DATA RECORDS ::
- Opening Delimiter -

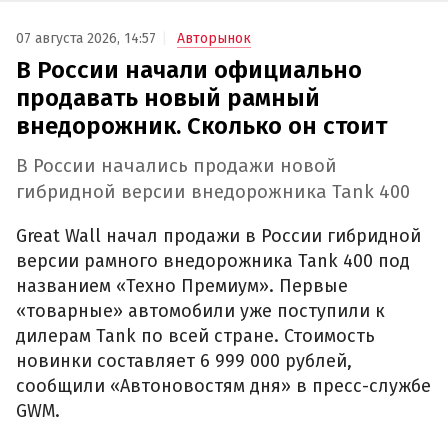
07 августа 2026, 14:57
Авторынок
В России начали официально
продавать новый рамный
внедорожник. Сколько он стоит
В России начались продажи новой
гибридной версии внедорожника Tank 400
Great Wall начал продажи в России гибридной
версии рамного внедорожника Tank 400 под
названием «Техно Премиум». Первые
«товарные» автомобили уже поступили к
дилерам Tank по всей стране. Стоимость
новинки составляет 6 999 000 рублей,
сообщили «Автоновостям дня» в пресс-службе
GWM.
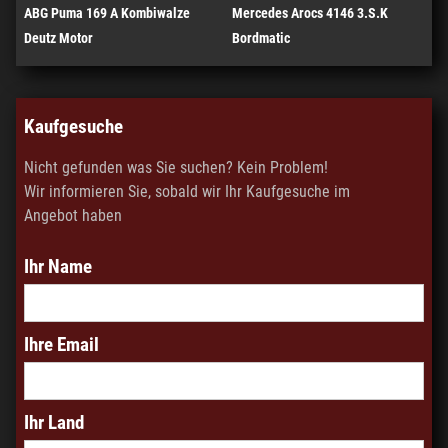
ABG Puma 169 A Kombiwalze
Mercedes Arocs 4146 3.S.K
Deutz Motor
Bordmatic
Kaufgesuche
Nicht gefunden was Sie suchen? Kein Problem!
Wir informieren Sie, sobald wir Ihr Kaufgesuche im
Angebot haben
Ihr Name
Ihre Email
Ihr Land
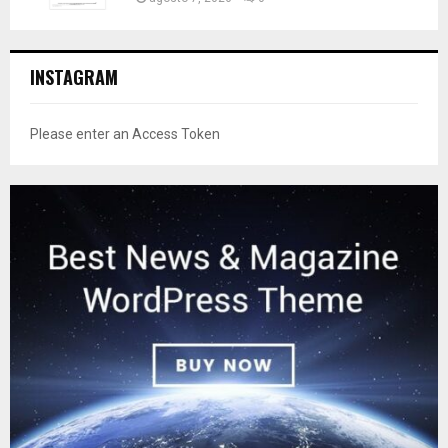
INSTAGRAM
Please enter an Access Token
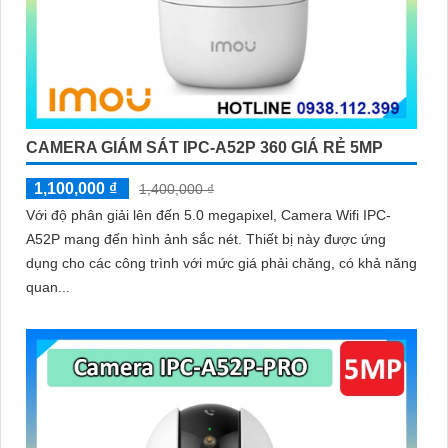
CAMERA GIÁM SÁT IPC-A52P 360 GIÁ RẺ 5MP
1,100,000 ₫
1,400,000 ₫
Với độ phân giải lên đến 5.0 megapixel, Camera Wifi IPC-
A52P mang đến hình ảnh sắc nét. Thiết bị này được ứng
dụng cho các công trình với mức giá phải chăng, có khả năng
quan...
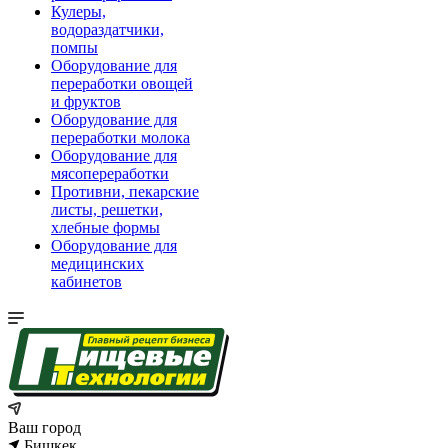
Кулеры,
водораздатчики,
помпы
Оборудование для
переработки овощей
и фруктов
Оборудование для
переработки молока
Оборудование для
мясопереработки
Противни, пекарские
листы, решетки,
хлебные формы
Оборудование для
медицинских
кабинетов
Ваш город
Бишкек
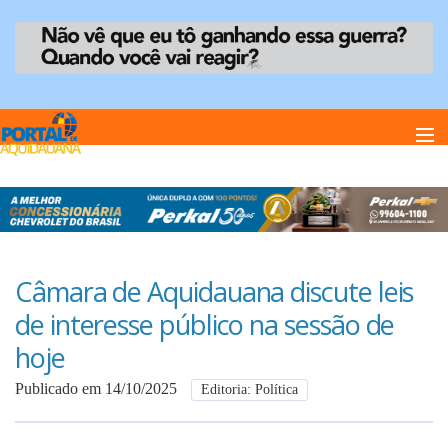
Home
Notï¿½cias
Câmara de Aquidauana discute leis
de interesse público na sessão de
Anuncie
hoje
Publicado em 14/10/2025
Editoria: Política
Anuncie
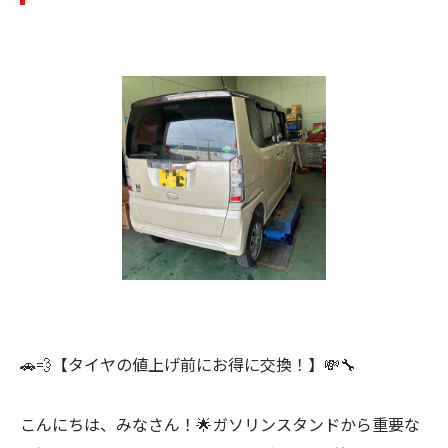
🚗💨【タイヤの値上げ前にお得に交換！】💸🔧
こんにちは、みなさん！🌟ガソリンスタンドから重要な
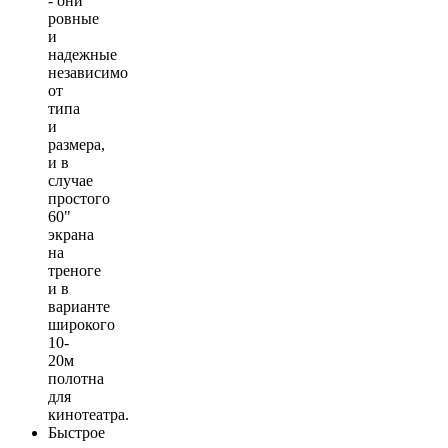
- они
ровные
и
надежные
независимо
от
типа
и
размера,
и в
случае
простого
60"
экрана
на
треноге
и в
варианте
широкого
10-
20м
полотна
для
кинотеатра.
Быстрое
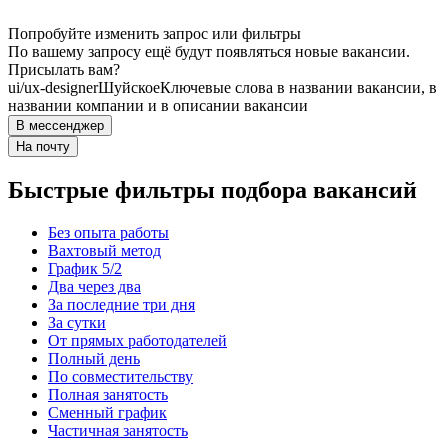
Попробуйте изменить запрос или фильтры
По вашему запросу ещё будут появляться новые вакансии.
Присылать вам?
ui/ux-designer
Шуйское
Ключевые слова в названии вакансии, в
названии компании и в описании вакансии
В мессенджер
На почту
Быстрые фильтры подбора вакансий
Без опыта работы
Вахтовый метод
График 5/2
Два через два
За последние три дня
За сутки
От прямых работодателей
Полный день
По совместительству
Полная занятость
Сменный график
Частичная занятость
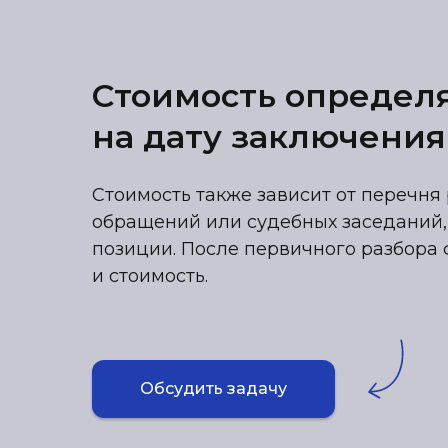
Стоимость определ
на дату заключения
Стоимость также зависит от перечня 
обращений или судебных заседаний,
позиции. После первичного разбора 
и стоимость.
Обсудить задачу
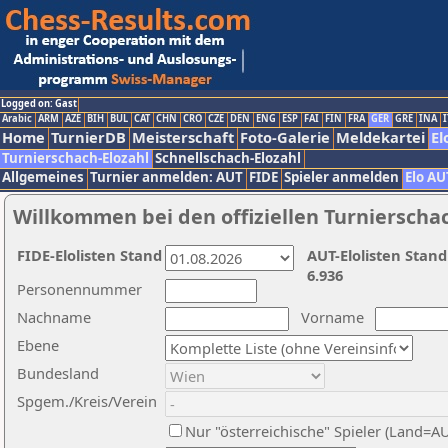
Logged on: Gast
Arabic
ARM
AZE
BIH
BUL
CAT
CHN
CRO
CZE
DEN
ENG
ESP
FAI
FIN
FRA
GER
GRE
INA
I
Home
TurnierDB
Meisterschaft
Foto-Galerie
Meldekartei
El
Turnierschach-Elozahl
Schnellschach-Elozahl
Allgemeines
Turnier anmelden: AUT
FIDE
Spieler anmelden
Elo AU
Willkommen bei den offiziellen Turnierscha
FIDE-Elolisten Stand
AUT-Elolisten Stand
6.936
Personennummer
Nachname
Vorname
Ebene
Bundesland
Spgem./Kreis/Verein
Nur "österreichische" Spieler (Land=A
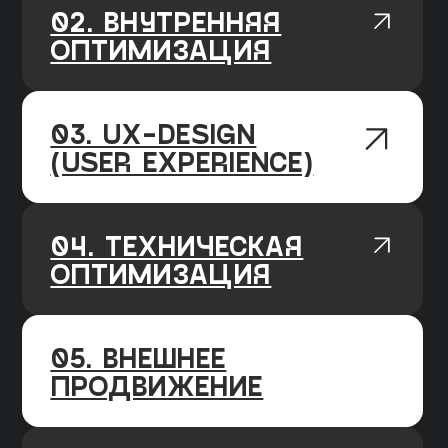
месяцев, каждый месяц фиксируем
прогресс
AGILE ПОДХОД
У нас чёткие и гибкие процессы,
мы работаем по недельным спринтам,
подстраиваемся под изменения
работы алгоритмов поисковых систем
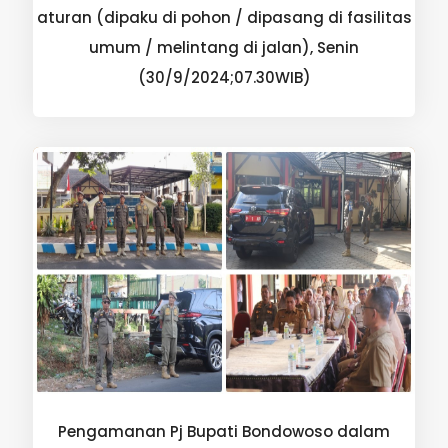
aturan (dipaku di pohon / dipasang di fasilitas
umum / melintang di jalan), Senin
(30/9/2024;07.30WIB)
Pengamanan Pj Bupati Bondowoso dalam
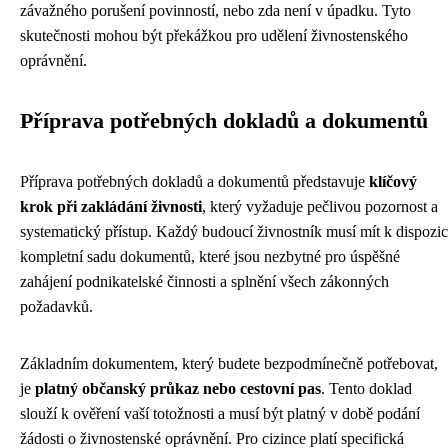
závažného porušení povinností, nebo zda není v úpadku. Tyto
skutečnosti mohou být překážkou pro udělení živnostenského
oprávnění.
Příprava potřebných dokladů a dokumentů
Příprava potřebných dokladů a dokumentů představuje
klíčový
krok při zakládání živnosti
, který vyžaduje pečlivou pozornost a
systematický přístup. Každý budoucí živnostník musí mít k dispozic
kompletní sadu dokumentů, které jsou nezbytné pro úspěšné
zahájení podnikatelské činnosti a splnění všech zákonných
požadavků.
Základním dokumentem, který budete bezpodmínečně potřebovat,
je
platný občanský průkaz nebo cestovní pas
. Tento doklad
slouží k ověření vaší totožnosti a musí být platný v době podání
žádosti o živnostenské oprávnění. Pro cizince platí specifická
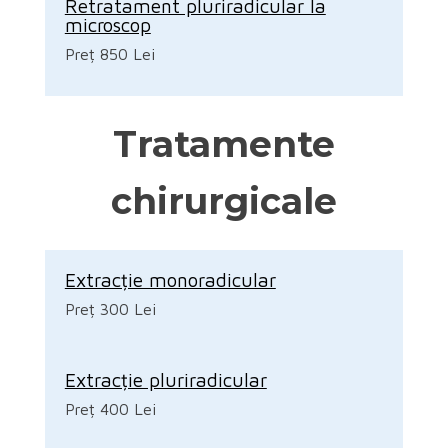
Retratament pluriradicular la
microscop
Preț 850 Lei
Tratamente
chirurgicale
Extracție monoradicular
Preț 300 Lei
Extracție pluriradicular
Preț 400 Lei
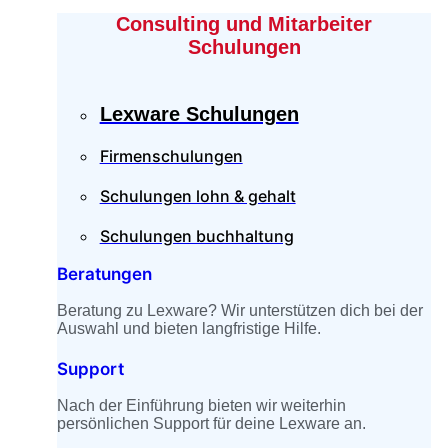
Consulting und Mitarbeiter
Schulungen
Lexware Schulungen
Firmenschulungen
Schulungen lohn & gehalt
Schulungen buchhaltung
Beratungen
Beratung zu Lexware? Wir unterstützen dich bei der
Auswahl und bieten langfristige Hilfe.
Support
Nach der Einführung bieten wir weiterhin
persönlichen Support für deine Lexware an.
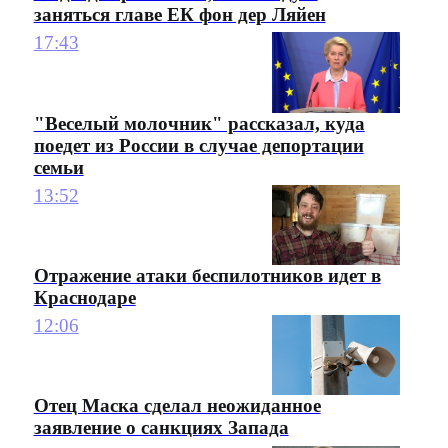
заняться главе ЕК фон дер Ляйен
17:43
"Веселый молочник" рассказал, куда
поедет из России в случае депортации
семьи
13:52
Отражение атаки беспилотников идет в
Краснодаре
12:06
Отец Маска сделал неожиданное
заявление о санкциях Запада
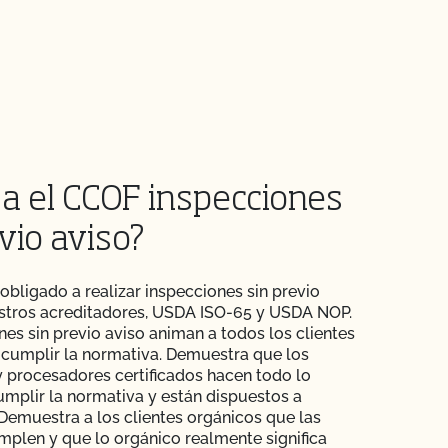
za el CCOF inspecciones
vio aviso?
 obligado a realizar inspecciones sin previo
stros acreditadores, USDA ISO-65 y USDA NOP.
nes sin previo aviso animan a todos los clientes
a cumplir la normativa. Demuestra que los
 procesadores certificados hacen todo lo
umplir la normativa y están dispuestos a
Demuestra a los clientes orgánicos que las
plen y que lo orgánico realmente significa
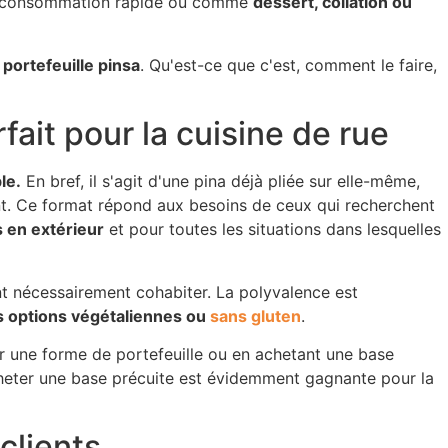
ne consommation rapide ou comme
dessert, collation ou
 portefeuille pinsa
. Qu'est-ce que c'est, comment le faire,
rfait pour la cuisine de rue
le.
En bref, il s'agit d'une pina déjà pliée sur elle-même,
t. Ce format répond aux besoins de ceux qui recherchent
s en extérieur
et pour toutes les situations dans lesquelles
ent nécessairement cohabiter. La polyvalence est
es options végétaliennes ou
sans gluten
.
er une forme de portefeuille ou en achetant une base
cheter une base précuite est évidemment gagnante pour la
clients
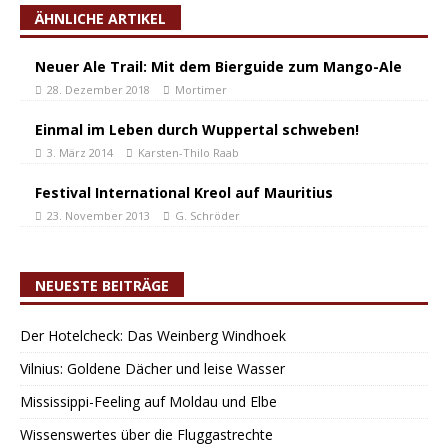
ÄHNLICHE ARTIKEL
Neuer Ale Trail: Mit dem Bierguide zum Mango-Ale
28. Dezember 2018
Mortimer
Einmal im Leben durch Wuppertal schweben!
3. März 2014
Karsten-Thilo Raab
Festival International Kreol auf Mauritius
23. November 2013
G. Schröder
NEUESTE BEITRÄGE
Der Hotelcheck: Das Weinberg Windhoek
Vilnius: Goldene Dächer und leise Wasser
Mississippi-Feeling auf Moldau und Elbe
Wissenswertes über die Fluggastrechte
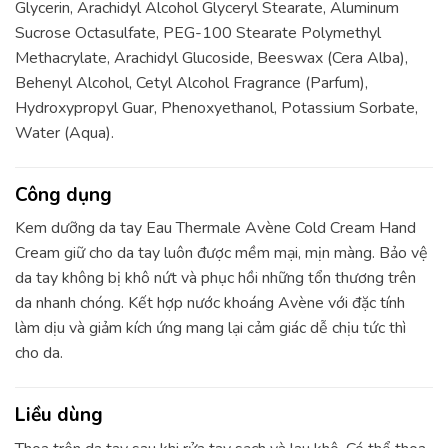
Glycerin, Arachidyl Alcohol Glyceryl Stearate, Aluminum
Sucrose Octasulfate, PEG-100 Stearate Polymethyl
Methacrylate, Arachidyl Glucoside, Beeswax (Cera Alba),
Behenyl Alcohol, Cetyl Alcohol Fragrance (Parfum),
Hydroxypropyl Guar, Phenoxyethanol, Potassium Sorbate,
Water (Aqua).
Công dụng
Kem dưỡng da tay Eau Thermale Avène Cold Cream Hand
Cream giữ cho da tay luôn được mềm mại, mịn màng. Bảo vệ
da tay không bị khô nứt và phục hồi những tổn thương trên
da nhanh chóng. Kết hợp nước khoáng Avène với đặc tính
làm dịu và giảm kích ứng mang lại cảm giác dễ chịu tức thì
cho da.
Liều dùng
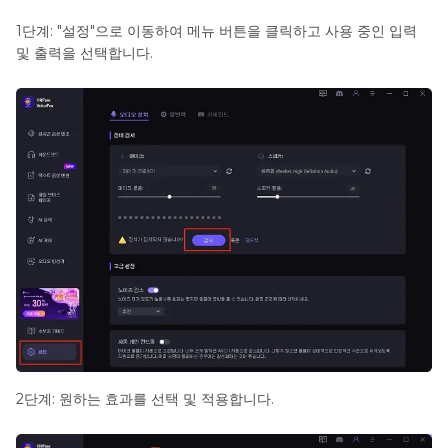
1단계: "설정"으로 이동하여 메뉴 버튼을 클릭하고 사용 중인 입력
및 출력을 선택합니다.
2단계: 원하는 효과를 선택 및 적용합니다.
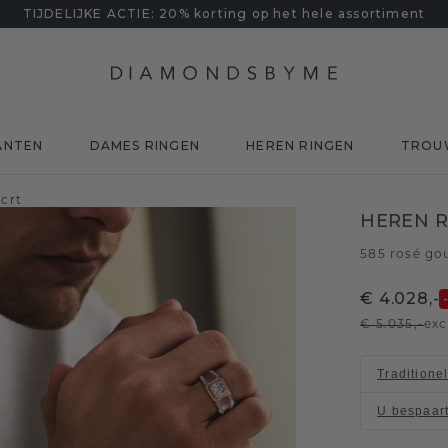
TIJDELIJKE ACTIE: 20% korting op het hele assortiment
ANTEN
DAMES RINGEN
HEREN RINGEN
TROU
crt
HEREN 
585 rosé go
€ 4.028,-
€ 5.035,-
exc
Traditione
U bespaar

- Closing Delimiter -

DIRECTIONS :: Extract, unchanged, the lines of the entries from the one containing "클릭하고 사용 중인 입력" through the final line of the entries, with both ends included. Leave the pictures out of your answer.

ANSWER BOX ::
1단계: "설정"으로 이동하여 메뉴 버튼을 클릭하고 사용 중인 입력
및 출력을 선택합니다.
2단계: 원하는 효과를 선택 및 적용합니다.
TIJDELIJKE ACTIE: 20% korting op het hele assortiment
ANTEN
DAMES RINGEN
HEREN RINGEN
TROU
crt
HEREN 
585 rosé go
€ 4.028,-
€ 5.035,-
exc
Traditione
U bespaar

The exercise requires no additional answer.